### WHAT YOU NEED TO DO
**1.** Rewrite the paragraph of the travel blog excerpt beginning "We arrived at Berlin’s Tegel Airport" as a bulleted list that keeps its main facts.
**2.** Reproduce word for word the part of the travel blog excerpt from "The 2011 run" to "in fine mettle.".
**3.** Write the next part of the travel blog excerpt, picking up after its final sentence.

### READING PASSAGE
::::::::

The 2011 run was for classic cars, and even for non petrol heads like us, it was a great day. The polish and finish on the cars have to be seen to be believed, and with many of the owners dressed in clothing of the relevant period, it was like stepping back into our teenage years (thankfully minus the pimples this time). Swarms of people admired the cars while the period bands played in the central arena. Even Elvis Presley put in an appearance - we hadn’t seen him since Vegas in 2007 and he’s still in pretty good shape with his voice in fine mettle.
Winner of the 2011 award for the best presented car was Peter and Lynda Ninnis of Swan Hill with their magnificent 1958 Ford Skyliner. You can see some more pictures of the cars that made this year’s run here.
Come early September it was time to return to China for my next classes, this time a week in each of Beijing, Nanjing and Shanghai. With no wider travel planned this visit, the month passed quickly and I was in Shanghai in what seemed no time at all for the final class, this one in the modern suburb of Songjiang on the city’s outskirts.
On our day off we visited Qibao Ancient Town, originally established a thousand years ago in the Song Dynasty, and now absorbed within the Shanghai metropolitan sprawl about 20 km south-west of the city centre. These days Qibao is a tourist haunt with the usual myriad of trinket, tea, clothing and food snack stalls. We later strolled through the nearby Long Hua Buddhist temple complex, its location marked by an equally impressive tall pagoda opposite the entrance.
But it wasn’t a pleasant day for walking in the heat and humidity, and after returning to the hotel we waited until after dark before venturing out onto the streets again for a return visit to the excellent cafe strip with great Chinese food at prices that would please the most tight-fisted Finance Director, a 30 minute walk away past a lakeside plaza on which hundreds of people were doing their nightly “ballroom” dancing.
We arrived at Berlin’s Tegel Airport a week ago to discover that our Air France flight to Paris was cancelled due to a computer malfunction. We joined the long, glacial queue to get a replacement flight and got to the service desk five hours later! By this time all direct flights to Paris were full, but thankfully two tickets on Lufthansa via Dusseldorf were found for us. In the event we arrived in Paris a few minutes before midnight, much later than planned, but at least on the same day.

::::::::

### Records from a collection
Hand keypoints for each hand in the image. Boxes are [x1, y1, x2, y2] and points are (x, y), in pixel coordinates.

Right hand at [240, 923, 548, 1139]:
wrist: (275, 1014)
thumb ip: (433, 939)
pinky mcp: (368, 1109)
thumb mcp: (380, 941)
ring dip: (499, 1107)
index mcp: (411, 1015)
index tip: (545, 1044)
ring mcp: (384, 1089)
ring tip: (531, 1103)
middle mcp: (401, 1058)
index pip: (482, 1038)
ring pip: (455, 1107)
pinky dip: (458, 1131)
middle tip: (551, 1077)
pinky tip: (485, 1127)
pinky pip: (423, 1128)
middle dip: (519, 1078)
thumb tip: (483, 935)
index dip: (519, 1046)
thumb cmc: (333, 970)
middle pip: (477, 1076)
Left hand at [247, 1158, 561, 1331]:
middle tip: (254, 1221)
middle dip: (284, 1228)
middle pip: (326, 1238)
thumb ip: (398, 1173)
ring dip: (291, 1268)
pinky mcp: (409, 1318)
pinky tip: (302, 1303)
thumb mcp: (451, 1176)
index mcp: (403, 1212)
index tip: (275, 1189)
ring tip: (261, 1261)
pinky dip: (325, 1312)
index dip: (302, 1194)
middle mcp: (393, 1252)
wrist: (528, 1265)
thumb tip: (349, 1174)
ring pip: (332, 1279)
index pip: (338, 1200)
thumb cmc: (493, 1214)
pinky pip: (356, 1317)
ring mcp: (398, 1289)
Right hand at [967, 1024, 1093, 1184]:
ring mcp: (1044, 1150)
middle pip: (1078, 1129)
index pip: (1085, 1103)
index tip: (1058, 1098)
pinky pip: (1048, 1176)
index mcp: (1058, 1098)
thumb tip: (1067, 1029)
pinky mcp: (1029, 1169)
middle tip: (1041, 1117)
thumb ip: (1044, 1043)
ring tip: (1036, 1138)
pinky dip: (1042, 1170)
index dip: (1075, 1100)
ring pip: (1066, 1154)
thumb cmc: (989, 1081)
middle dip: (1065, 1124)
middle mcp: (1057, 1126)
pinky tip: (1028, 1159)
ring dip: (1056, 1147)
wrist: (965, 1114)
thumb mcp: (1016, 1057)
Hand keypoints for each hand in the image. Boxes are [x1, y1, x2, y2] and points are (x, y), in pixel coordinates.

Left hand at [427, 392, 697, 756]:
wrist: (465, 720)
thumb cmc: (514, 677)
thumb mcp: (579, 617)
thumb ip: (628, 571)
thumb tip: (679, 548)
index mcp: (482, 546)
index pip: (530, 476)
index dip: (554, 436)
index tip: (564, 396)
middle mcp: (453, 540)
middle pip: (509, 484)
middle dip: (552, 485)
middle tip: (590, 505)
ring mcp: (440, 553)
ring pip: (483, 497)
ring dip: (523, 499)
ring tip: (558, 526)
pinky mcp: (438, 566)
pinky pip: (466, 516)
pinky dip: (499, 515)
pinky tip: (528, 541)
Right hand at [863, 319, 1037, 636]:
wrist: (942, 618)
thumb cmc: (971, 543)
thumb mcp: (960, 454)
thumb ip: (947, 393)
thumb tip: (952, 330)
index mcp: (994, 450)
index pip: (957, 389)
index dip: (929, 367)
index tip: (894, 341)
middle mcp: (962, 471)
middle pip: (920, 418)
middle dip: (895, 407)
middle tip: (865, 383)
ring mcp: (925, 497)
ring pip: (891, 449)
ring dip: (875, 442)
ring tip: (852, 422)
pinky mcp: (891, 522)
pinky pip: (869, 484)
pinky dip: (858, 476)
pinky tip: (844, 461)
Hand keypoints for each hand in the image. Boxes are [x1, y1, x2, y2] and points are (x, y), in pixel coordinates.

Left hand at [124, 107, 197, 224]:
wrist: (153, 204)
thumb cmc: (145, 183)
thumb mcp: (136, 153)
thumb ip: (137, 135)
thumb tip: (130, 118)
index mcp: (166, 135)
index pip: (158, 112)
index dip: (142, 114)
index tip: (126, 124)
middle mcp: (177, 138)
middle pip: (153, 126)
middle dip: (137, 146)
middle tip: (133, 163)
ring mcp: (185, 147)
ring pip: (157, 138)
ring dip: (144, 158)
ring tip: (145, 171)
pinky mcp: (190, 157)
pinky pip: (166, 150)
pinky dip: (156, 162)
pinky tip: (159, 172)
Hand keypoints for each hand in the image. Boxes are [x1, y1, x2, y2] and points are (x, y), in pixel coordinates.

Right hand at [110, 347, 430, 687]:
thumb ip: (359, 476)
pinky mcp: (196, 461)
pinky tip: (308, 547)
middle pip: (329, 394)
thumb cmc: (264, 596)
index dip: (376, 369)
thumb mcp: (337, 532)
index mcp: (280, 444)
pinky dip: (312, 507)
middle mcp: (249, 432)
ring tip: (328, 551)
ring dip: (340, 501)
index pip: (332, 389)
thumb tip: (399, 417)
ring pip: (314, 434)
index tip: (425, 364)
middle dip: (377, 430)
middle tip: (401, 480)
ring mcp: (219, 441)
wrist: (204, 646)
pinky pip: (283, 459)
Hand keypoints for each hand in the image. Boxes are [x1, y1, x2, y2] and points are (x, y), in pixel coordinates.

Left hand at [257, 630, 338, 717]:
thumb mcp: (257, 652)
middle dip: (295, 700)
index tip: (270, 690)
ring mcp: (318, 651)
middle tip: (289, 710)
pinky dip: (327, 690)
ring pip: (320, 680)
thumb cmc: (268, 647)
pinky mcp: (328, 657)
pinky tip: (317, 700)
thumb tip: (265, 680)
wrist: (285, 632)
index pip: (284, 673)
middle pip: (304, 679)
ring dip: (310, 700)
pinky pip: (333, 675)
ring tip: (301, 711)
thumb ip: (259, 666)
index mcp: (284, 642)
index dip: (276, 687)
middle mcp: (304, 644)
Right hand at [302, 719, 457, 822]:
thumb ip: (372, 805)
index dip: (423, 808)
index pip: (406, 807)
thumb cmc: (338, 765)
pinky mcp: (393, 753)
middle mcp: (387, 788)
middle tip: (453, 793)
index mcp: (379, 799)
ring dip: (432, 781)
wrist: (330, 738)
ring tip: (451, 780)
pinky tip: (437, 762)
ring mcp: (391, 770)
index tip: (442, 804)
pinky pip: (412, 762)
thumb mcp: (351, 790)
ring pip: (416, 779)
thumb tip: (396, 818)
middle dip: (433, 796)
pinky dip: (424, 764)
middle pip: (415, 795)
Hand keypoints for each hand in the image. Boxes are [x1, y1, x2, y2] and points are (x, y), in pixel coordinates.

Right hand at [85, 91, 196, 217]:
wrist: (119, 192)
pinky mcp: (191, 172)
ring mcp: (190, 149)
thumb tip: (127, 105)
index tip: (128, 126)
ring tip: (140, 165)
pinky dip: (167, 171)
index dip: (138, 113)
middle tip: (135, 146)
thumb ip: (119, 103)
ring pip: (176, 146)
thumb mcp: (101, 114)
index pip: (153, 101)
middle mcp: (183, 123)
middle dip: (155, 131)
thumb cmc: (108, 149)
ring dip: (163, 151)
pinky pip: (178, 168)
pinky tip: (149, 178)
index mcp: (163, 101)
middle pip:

::::::::

### OUTPUTS BY TASK
**1.**
- A week ago, at Berlin’s Tegel Airport, the Air France flight to Paris turned out to be cancelled because of a computer malfunction.
- They waited five hours in a long, slow queue to reach the service desk for a replacement flight.
- By then all direct flights to Paris were full, but two Lufthansa tickets via Dusseldorf were found for them.
- They reached Paris a few minutes before midnight, much later than planned but on the same day.

**2.**
The 2011 run was for classic cars, and even for non petrol heads like us, it was a great day. The polish and finish on the cars have to be seen to be believed, and with many of the owners dressed in clothing of the relevant period, it was like stepping back into our teenage years (thankfully minus the pimples this time). Swarms of people admired the cars while the period bands played in the central arena. Even Elvis Presley put in an appearance - we hadn’t seen him since Vegas in 2007 and he’s still in pretty good shape with his voice in fine mettle.

**3.**
We had a fairly lazy week in Paris but made good use of the subway, and our feet, to wander around the city centre and along the banks of the Seine to see the sights and feel the atmosphere. As I did nine years ago, then with our kids in tow, I climbed to the top of the Arc de Triomphe for the great view down Champs Elysees and across to the Eiffel Tower.
We spent Saturday in hilly Montmartre in north Paris. After a look through the imposing Sacre Coeur Basilica we walked up and down the cafe-lined streets, nipping in and out of patisseries to check the offerings. We finally settled on the crunchy bread rolls, hams and tarts from Le Grenier a Pain, and along with a bottle of French wine and a paper bag of Provence apricots from Le Verger Saint Denis (“A Votre Service Depuis 1947”) near our hotel on Bonne Nouvelle Boulevard, we had the makings of a divine picnic lunch / siesta combo. Not much work was done that afternoon.
We saw two very different concerts in Paris. The first was a violin recital in 13th century Sainte-Chapelle built by Louis IX, a beautiful building with walls almost entirely of stained glass. The second was a Cyndi Lauper concert at Olympia Theatre on Boulevard des Capucines. We wouldn’t ordinarily have gone to a Cyndi Lauper concert but we were intrigued to read that Charlie Musselwhite was in her band, and that she had recently won Billboard’s Blues Album of the Year Award for 2010. It seems that zany Cyndi has made one of the more surprising personal reinventions. The concert was great, the crowd was wild for Cyndi, and as always, Charlie’s harmonica was smokin’.
When the curtain fell, it fell not just on the concert, but on our trip too, for this was our last night in Paris and the last night of our trip generally before heading for home. We stopped en route in Singapore for a day to visit Lee Tuan’s relatives, and had dinner outside by the beach in warm, balmy air overlooking the harbour twinkling with the lights from more large freight ships than you could imagine could be anchored in the one harbour at the same time. Singapore food is the best – we had the mixed satays with peanut sauce, grilled stingray, Singapore noodles, Hainan chicken with rice, and fresh whole coconuts. After saying our goodbyes we headed for the airport, flying out at midnight and arriving in Adelaide at 8am, happy to be home after four months away but less so at crossing paths with Winter.
From the Harz we had a trouble-free run in to Berlin although we did delay ourselves nearly an hour due to an unfortunate unintended ausfahrt early on, resulting in a not unenjoyable drive through rolling German farmland while finding our way back onto the autobahn. After one final challenge, Berlin traffic on a Friday afternoon, we found the city-centre Avis agency and dropped off the mini Merc we’d picked up in Dresden. It’s always a relief to return a hire car unscathed after driving through unfamiliar territory on the wrong side of the road. From there we caught a tram to our hotel on Frankfurter Allee in the grungy suburb of Friedrichshain where graffiti seems still to be socially acceptable.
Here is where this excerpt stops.